WHAT YOU ARE ASKED TO DO: In the entries below, find the string "sobre" and return each line holding it.
━━━━━━━━━━━━━━━━━━━━━━━━━━━━━━
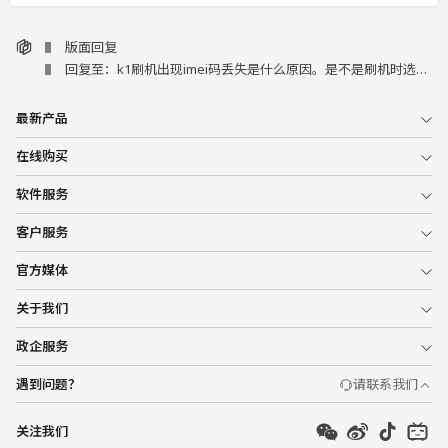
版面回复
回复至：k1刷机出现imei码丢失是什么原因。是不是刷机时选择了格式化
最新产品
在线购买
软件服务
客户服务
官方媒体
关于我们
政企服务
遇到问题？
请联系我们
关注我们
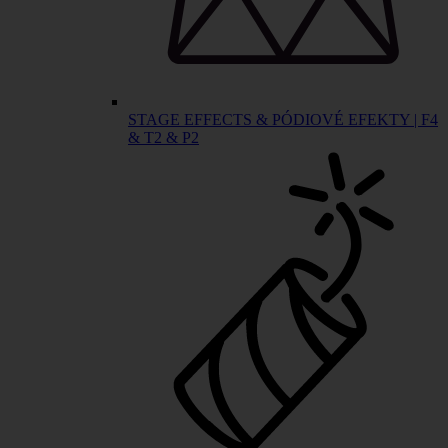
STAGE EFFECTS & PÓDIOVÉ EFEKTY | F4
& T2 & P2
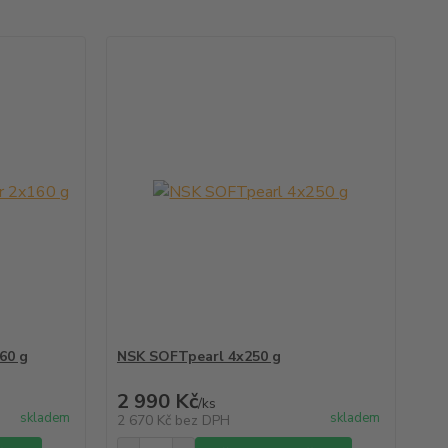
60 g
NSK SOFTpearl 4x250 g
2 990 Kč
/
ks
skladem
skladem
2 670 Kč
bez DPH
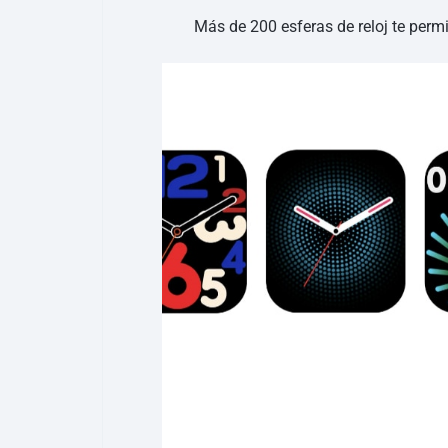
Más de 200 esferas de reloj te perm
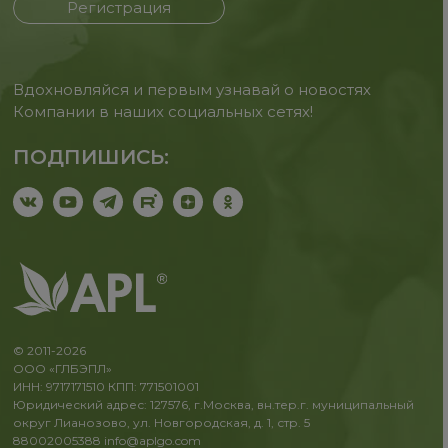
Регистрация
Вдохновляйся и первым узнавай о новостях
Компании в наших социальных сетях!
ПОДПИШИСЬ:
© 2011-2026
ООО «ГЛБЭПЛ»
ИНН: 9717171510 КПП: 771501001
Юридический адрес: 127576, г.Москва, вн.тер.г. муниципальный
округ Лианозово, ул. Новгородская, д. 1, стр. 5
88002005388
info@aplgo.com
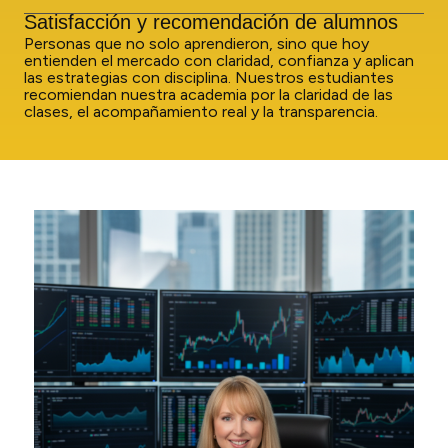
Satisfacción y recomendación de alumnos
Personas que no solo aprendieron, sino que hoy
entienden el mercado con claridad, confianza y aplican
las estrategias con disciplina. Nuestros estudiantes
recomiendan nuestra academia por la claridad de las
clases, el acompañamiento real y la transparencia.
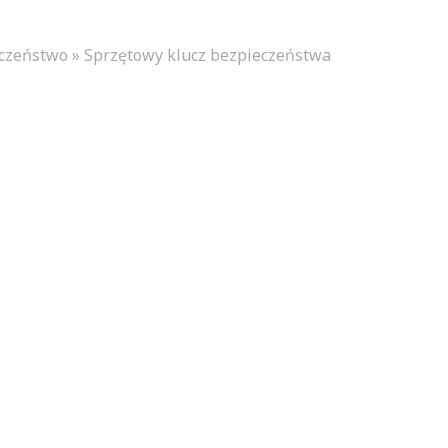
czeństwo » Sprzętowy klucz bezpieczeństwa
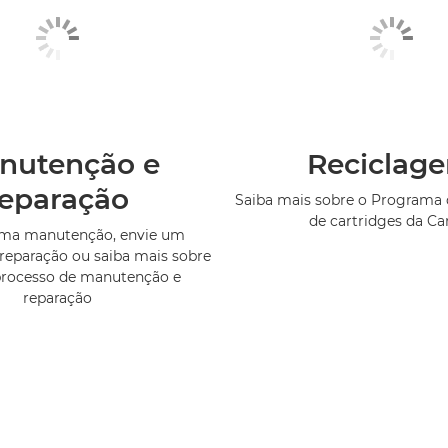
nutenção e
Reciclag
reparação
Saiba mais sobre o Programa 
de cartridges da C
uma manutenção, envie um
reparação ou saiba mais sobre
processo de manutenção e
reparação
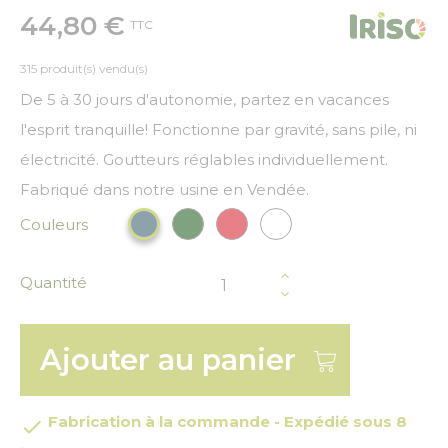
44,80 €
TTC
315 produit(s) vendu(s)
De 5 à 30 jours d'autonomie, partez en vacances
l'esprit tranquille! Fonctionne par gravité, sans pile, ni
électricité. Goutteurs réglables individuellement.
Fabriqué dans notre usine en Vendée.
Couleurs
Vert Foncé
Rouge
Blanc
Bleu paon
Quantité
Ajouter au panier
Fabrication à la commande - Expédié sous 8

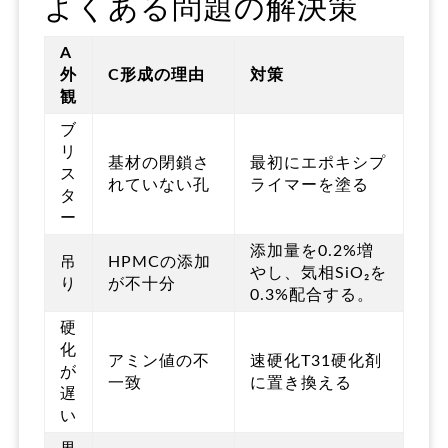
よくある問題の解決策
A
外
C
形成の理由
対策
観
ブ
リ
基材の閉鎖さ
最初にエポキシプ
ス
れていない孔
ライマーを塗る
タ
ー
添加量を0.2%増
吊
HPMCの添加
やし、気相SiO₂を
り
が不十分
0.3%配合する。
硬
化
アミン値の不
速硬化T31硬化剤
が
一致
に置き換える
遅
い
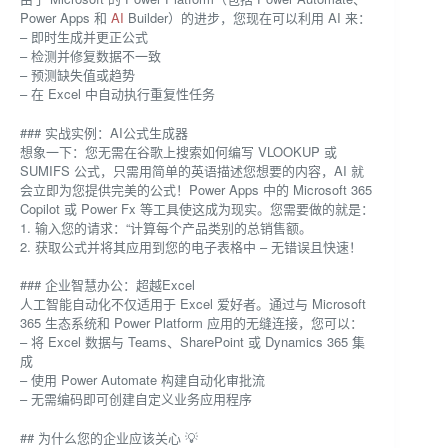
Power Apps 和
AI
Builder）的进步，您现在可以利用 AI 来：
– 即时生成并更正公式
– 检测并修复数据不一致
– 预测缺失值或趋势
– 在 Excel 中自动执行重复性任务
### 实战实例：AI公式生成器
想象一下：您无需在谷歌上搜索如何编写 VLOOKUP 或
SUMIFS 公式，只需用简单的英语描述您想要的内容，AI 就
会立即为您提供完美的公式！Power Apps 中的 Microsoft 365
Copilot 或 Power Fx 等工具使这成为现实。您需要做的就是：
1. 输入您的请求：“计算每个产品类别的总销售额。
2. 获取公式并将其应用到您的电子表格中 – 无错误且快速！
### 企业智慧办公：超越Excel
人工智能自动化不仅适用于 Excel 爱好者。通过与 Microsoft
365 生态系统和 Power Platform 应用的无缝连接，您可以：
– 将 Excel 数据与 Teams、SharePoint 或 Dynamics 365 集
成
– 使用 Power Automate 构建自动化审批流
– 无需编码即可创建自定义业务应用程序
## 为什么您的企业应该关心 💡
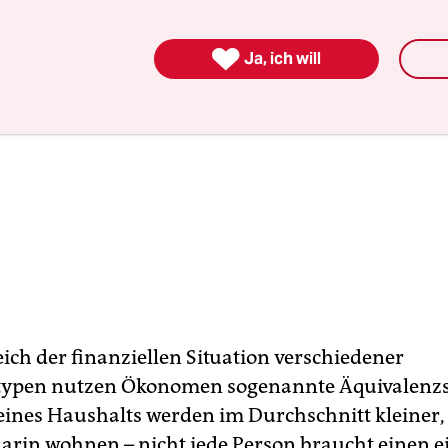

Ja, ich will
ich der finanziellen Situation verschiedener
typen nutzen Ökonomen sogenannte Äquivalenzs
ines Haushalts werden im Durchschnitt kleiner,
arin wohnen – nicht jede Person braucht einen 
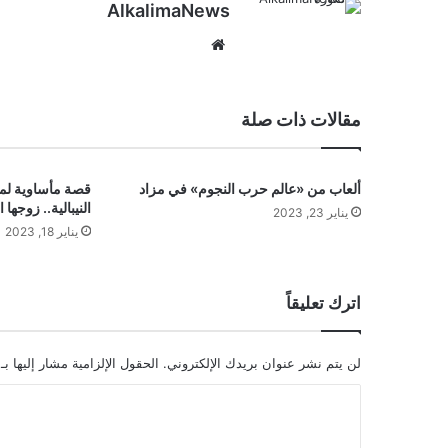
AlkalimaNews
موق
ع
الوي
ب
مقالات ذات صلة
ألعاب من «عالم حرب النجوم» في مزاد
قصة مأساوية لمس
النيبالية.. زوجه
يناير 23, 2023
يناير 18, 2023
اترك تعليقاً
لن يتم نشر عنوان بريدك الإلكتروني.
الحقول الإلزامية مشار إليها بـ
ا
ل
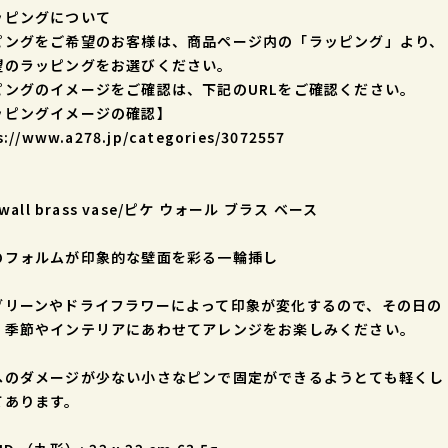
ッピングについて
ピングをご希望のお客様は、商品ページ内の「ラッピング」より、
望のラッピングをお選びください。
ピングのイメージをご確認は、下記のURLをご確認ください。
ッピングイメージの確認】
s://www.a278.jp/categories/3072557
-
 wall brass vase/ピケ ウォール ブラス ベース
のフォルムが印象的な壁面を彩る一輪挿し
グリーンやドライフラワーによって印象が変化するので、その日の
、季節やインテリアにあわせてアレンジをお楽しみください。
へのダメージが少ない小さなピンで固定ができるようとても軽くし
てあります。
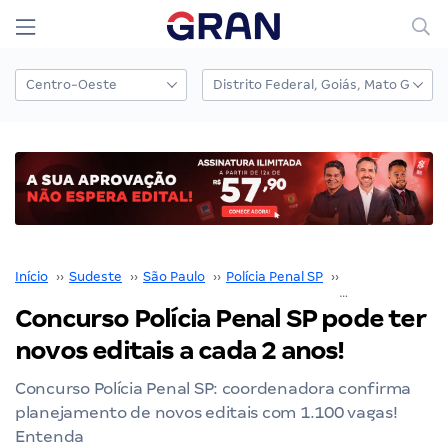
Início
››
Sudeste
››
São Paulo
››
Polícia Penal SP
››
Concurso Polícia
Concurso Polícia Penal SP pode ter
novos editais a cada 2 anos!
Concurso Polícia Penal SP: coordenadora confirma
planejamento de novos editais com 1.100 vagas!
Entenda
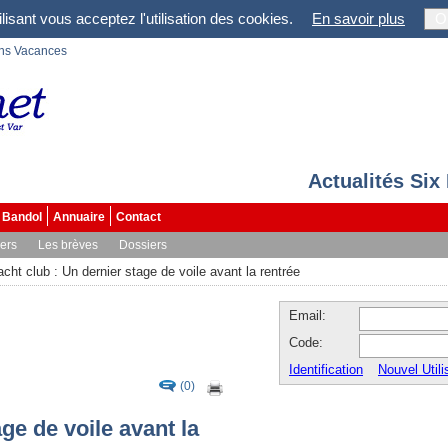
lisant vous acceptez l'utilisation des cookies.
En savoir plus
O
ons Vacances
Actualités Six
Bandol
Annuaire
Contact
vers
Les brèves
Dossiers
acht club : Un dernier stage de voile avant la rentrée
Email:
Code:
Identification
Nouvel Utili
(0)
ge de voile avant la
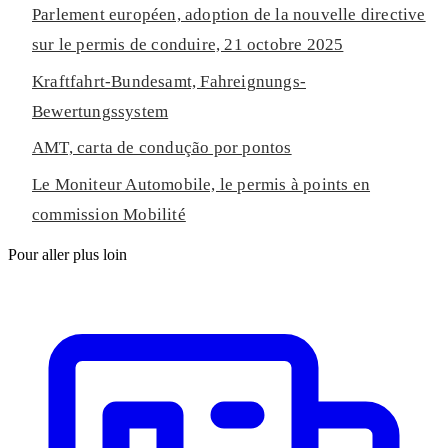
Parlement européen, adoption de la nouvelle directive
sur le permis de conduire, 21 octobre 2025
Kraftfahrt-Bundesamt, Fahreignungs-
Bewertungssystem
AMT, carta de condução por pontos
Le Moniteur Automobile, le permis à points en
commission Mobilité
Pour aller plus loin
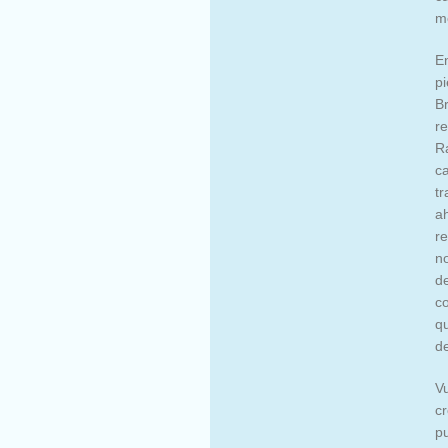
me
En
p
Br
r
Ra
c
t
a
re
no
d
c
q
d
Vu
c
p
━━━━━━━━━━━━━━━━━━━━━━━━━━━━━━
ANSWER FOR THE TASK:
Saiba mais sobre o Programa 
reparação ou saiba mais sobre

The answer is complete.